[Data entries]
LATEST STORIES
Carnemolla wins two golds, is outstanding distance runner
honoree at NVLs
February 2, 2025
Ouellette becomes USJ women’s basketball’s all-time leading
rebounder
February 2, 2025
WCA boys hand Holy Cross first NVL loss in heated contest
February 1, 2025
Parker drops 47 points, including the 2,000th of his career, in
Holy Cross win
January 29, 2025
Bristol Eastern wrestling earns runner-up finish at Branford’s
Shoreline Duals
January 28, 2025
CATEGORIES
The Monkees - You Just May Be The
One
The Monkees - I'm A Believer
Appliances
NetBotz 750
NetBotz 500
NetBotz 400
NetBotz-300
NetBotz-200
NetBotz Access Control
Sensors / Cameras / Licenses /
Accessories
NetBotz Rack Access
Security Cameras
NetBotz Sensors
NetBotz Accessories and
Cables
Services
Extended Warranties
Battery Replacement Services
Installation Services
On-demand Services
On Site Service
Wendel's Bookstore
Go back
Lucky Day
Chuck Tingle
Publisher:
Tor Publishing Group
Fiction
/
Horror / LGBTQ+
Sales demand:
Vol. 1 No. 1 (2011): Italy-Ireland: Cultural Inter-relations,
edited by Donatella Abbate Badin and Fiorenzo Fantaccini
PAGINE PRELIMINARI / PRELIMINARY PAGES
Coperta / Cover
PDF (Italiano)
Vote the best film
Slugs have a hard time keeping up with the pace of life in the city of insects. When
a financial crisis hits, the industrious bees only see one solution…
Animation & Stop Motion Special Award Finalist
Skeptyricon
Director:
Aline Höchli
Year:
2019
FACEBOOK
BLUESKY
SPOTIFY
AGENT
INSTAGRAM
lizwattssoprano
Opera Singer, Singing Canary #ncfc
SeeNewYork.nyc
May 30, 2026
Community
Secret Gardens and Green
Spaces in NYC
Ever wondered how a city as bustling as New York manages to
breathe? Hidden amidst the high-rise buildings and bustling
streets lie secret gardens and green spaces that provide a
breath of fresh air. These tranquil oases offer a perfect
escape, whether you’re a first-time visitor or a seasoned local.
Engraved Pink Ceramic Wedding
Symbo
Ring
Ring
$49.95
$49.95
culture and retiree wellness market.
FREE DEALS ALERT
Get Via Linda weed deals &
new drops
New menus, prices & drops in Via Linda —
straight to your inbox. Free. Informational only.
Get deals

### Try it
Search the data above for the word "runner" and show every line that has it.

### Answer box
Carnemolla wins two golds, is outstanding distance runner
Bristol Eastern wrestling earns runner-up finish at Branford’s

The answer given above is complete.